[Records to use]

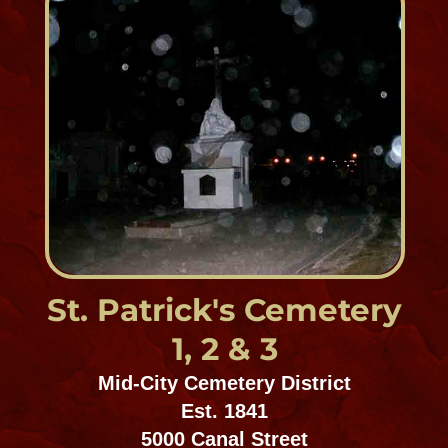
Garden of Memories, Metairie
Est. prior to 1940
4900 Airline Drive
Ossey Ordogne
Cemeteries, Northshore
Est. prior to 1850
Fish Hatchery Rd. Lacombe, LA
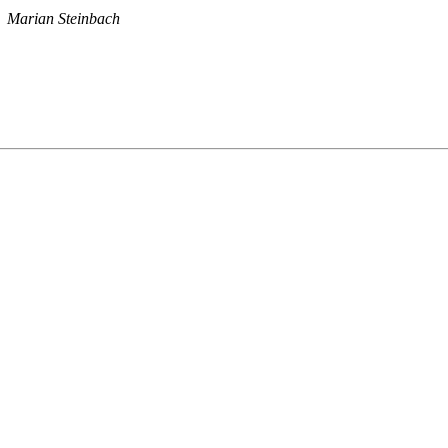
Marian Steinbach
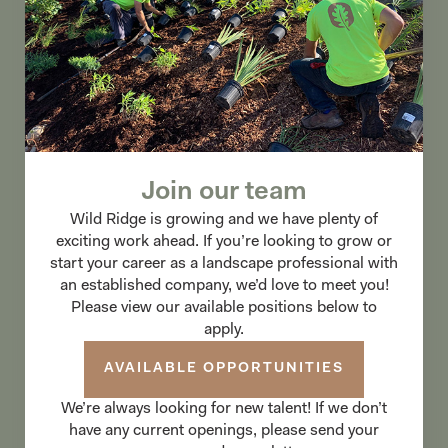
Join our team
Wild Ridge is growing and we have plenty of
exciting work ahead. If you’re looking to grow or
start your career as a landscape professional with
an established company, we’d love to meet you!
Please view our available positions below to
apply.
AVAILABLE OPPORTUNITIES
We’re always looking for new talent! If we don’t
have any current openings, please send your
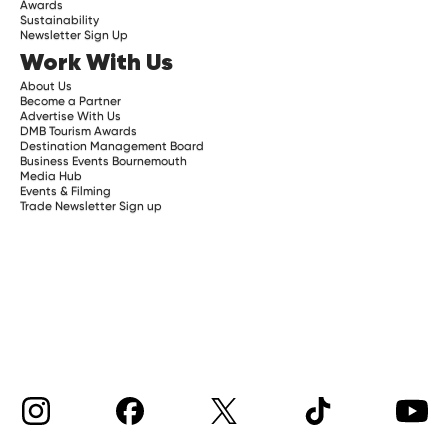
Awards
Sustainability
Newsletter Sign Up
Work With Us
About Us
Become a Partner
Advertise With Us
DMB Tourism Awards
Destination Management Board
Business Events Bournemouth
Media Hub
Events & Filming
Trade Newsletter Sign up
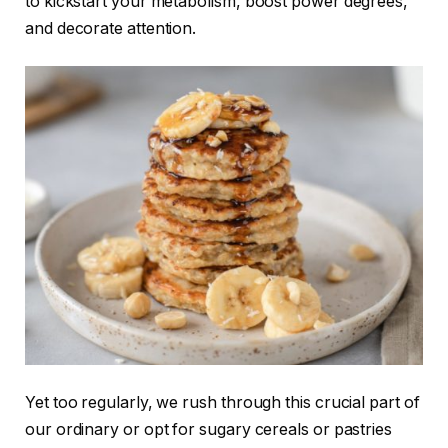
to kickstart your metabolism, boost power degrees,
and decorate attention.
Yet too regularly, we rush through this crucial part of
our ordinary or opt for sugary cereals or pastries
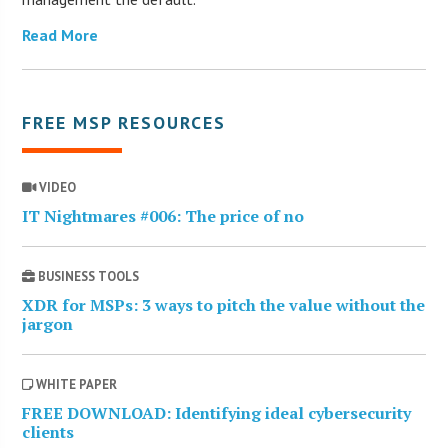
Read More
FREE MSP RESOURCES
VIDEO
IT Nightmares #006: The price of no
BUSINESS TOOLS
XDR for MSPs: 3 ways to pitch the value without the
jargon
WHITE PAPER
FREE DOWNLOAD: Identifying ideal cybersecurity
clients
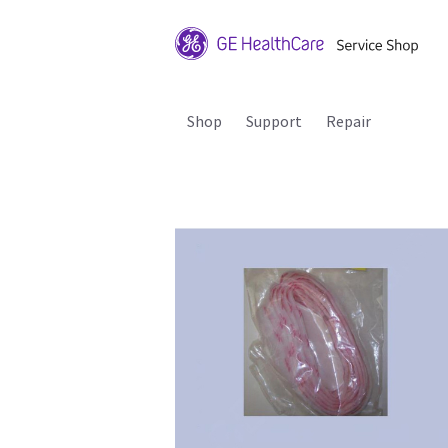
Shop
Support
Repair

[/Records to use]

◆ Task details: Pictures aside, restate the entries word for word.

◆ Solution to this problem:
Garden of Memories, Metairie
Est. prior to 1940
4900 Airline Drive
Ossey Ordogne
Cemeteries, Northshore
Est. prior to 1850
Fish Hatchery Rd. Lacombe, LA
Marian Steinbach
Join our team
Wild Ridge is growing and we have plenty of
exciting work ahead. If you’re looking to grow or
start your career as a landscape professional with
an established company, we’d love to meet you!
Please view our available positions below to
apply.
AVAILABLE OPPORTUNITIES
We’re always looking for new talent! If we don’t
have any current openings, please send your
Awards
Sustainability
Newsletter Sign Up
Work With Us
About Us
Become a Partner
Advertise With Us
DMB Tourism Awards
Destination Management Board
Business Events Bournemouth
Media Hub
Events & Filming
Trade Newsletter Sign up
to kickstart your metabolism, boost power degrees,
and decorate attention.
Yet too regularly, we rush through this crucial part of
our ordinary or opt for sugary cereals or pastries
Read More
FREE MSP RESOURCES
VIDEO
IT Nightmares #006: The price of no
BUSINESS TOOLS
XDR for MSPs: 3 ways to pitch the value without the
jargon
WHITE PAPER
FREE DOWNLOAD: Identifying ideal cybersecurity
clients
Shop
Support
Repair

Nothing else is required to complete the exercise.